We reached a collapsed home where family members were frantically digging. "There are two people in here!"
I put the younger two children in a safe place to sit, far enough away that they could not see anything bad, but close enough for me to keep an eye on them. The rest of us began pulling bricks off the pile. After several minutes, I finally had to stop. I had on sandals and was tripping, sliding, and falling because of them. As much as I wanted to continue, I had to stop for my safety. I went back to my younger children.
When I got back to them, I was very thankful I did. Several more tremors came. I comforted my youngest child the best I could. He was terrified. Earthquakes are his biggest fear.
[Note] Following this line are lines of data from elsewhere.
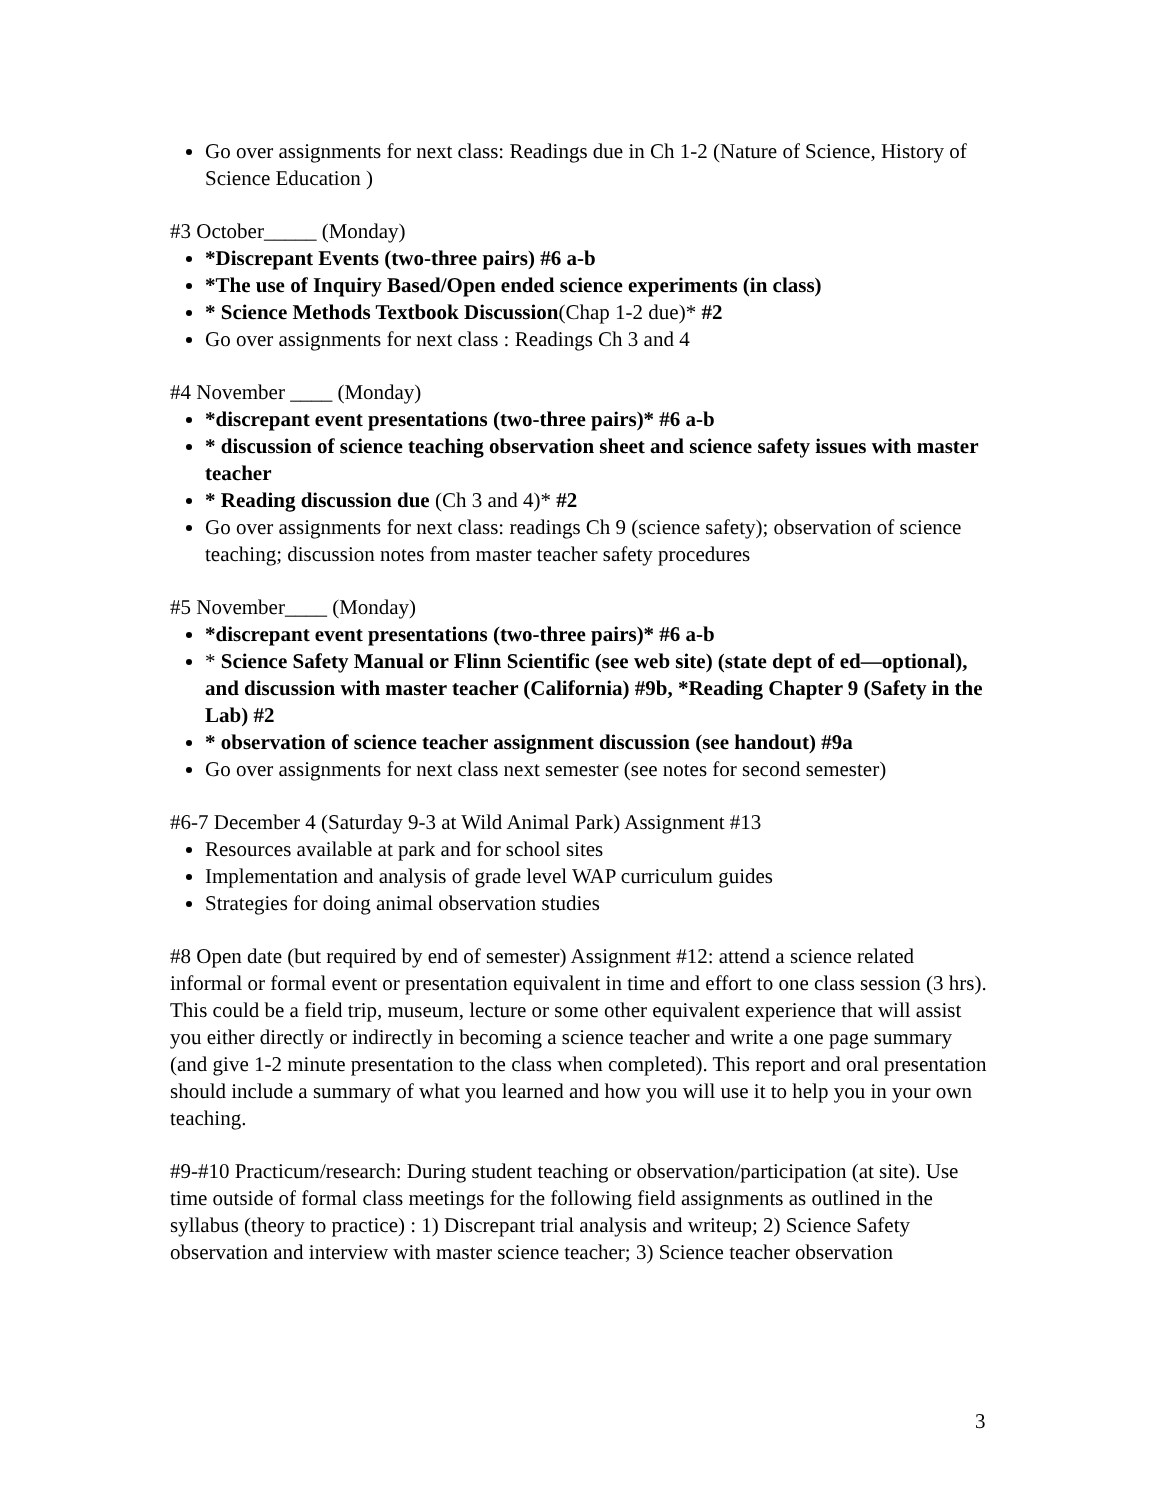Go over assignments for next class: Readings due in Ch 1-2 (Nature of Science, History of Science Education )
#3 October_____ (Monday)
*Discrepant Events (two-three pairs) #6 a-b
*The use of Inquiry Based/Open ended science experiments (in class)
* Science Methods Textbook Discussion(Chap 1-2 due)* #2
Go over assignments for next class : Readings Ch 3 and 4
#4 November ____ (Monday)
*discrepant event presentations (two-three pairs)* #6 a-b
* discussion of science teaching observation sheet and science safety issues with master teacher
* Reading discussion due (Ch 3 and 4)* #2
Go over assignments for next class: readings Ch 9 (science safety); observation of science teaching; discussion notes from master teacher safety procedures
#5 November____ (Monday)
*discrepant event presentations (two-three pairs)* #6 a-b
* Science Safety Manual or Flinn Scientific (see web site) (state dept of ed—optional), and discussion with master teacher (California) #9b, *Reading Chapter 9 (Safety in the Lab) #2
* observation of science teacher assignment discussion (see handout) #9a
Go over assignments for next class next semester (see notes for second semester)
#6-7 December 4 (Saturday 9-3 at Wild Animal Park) Assignment #13
Resources available at park and for school sites
Implementation and analysis of grade level WAP curriculum guides
Strategies for doing animal observation studies
#8 Open date (but required by end of semester) Assignment #12: attend a science related informal or formal event or presentation equivalent in time and effort to one class session (3 hrs). This could be a field trip, museum, lecture or some other equivalent experience that will assist you either directly or indirectly in becoming a science teacher and write a one page summary (and give 1-2 minute presentation to the class when completed). This report and oral presentation should include a summary of what you learned and how you will use it to help you in your own teaching.
#9-#10 Practicum/research: During student teaching or observation/participation (at site). Use time outside of formal class meetings for the following field assignments as outlined in the syllabus (theory to practice) : 1) Discrepant trial analysis and writeup; 2) Science Safety observation and interview with master science teacher; 3) Science teacher observation
3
I looked around and saw so many able-bodied men standing by, doing nothing... watching. Clean hands. And then I saw the group of men and women, including my 15 year old son, working to do whatever they could to find these people. The contrast was startling... frustrating.
The group kept digging and throwing bricks. When they would get to something large and heavy, they would look at my husband who is much taller and stronger than they are, and plead for help. He would immediately rush to lift and remove the item. His white dress shirt was covered in brown brick dust.
Then crying and wailing.
I heard my husband say, "Take the kids away." Heartbroken.
As we started walking back to the church (aftershocks piercing the stillness frequently,) we began seeing people carrying wounded men and women. My husband, realizing we have the only four-wheel drive vehicle that can carry these people to hospitals, pulled out his keys and began transporting people. The children and I would spend the next several hours near the church building, waiting for his return.
As we waited, we talked to people to comfort them, and I tried to begin helping my youngest child deal with the trauma of the event. Every aftershock that rumbled sent people screaming and crying. There were so many aftershocks! My youngest snuggled up close to me.
So many hours passed by. My husband made his final trip to the hospital, and then came and picked us up.
As we traveled toward home, my husband said, "You are not going to like the road, but we gotta do it."
I saw the only road available for us to go out of the village. Half of it had slid away. There was barely enough room to squeeze through. My husband had already used this path to get people to the hospital. I closed my eyes and refused to look at the cliff or the landslide we were facing.
We made it through. Then we were stopped by a group of people who asked if we had room for one more person to take him to the hospital. We picked him up and drove on. After we dropped him off, we finally made it home. Our earthquake alarm was sounding nonstop. We had just installed the alarm last week. We found our home still standing and little damage to speak of.
School books in the floor. Vanity mirror tipped forward and contents spilled out. Tupperware container of sugar on the floor, but the lid stayed on. Blessed. Thankful.
Aftershocks were still coming one after another, and with every one our nerves tensed. Emotionally draining to say the least.
Dinner? Well, we couldn't go in the house for long periods of time, so I threw together what I had... raw carrots, some leftover cold ground meat and gravy from the fridge over top of beaten rice, a little cheese, and a spoon of peanut butter.
We set up camp outside in out patio drive area. This would be our home for the next three days because staying indoors was not safe. But in our typical, adventurous, crazy style, our family made the most of it.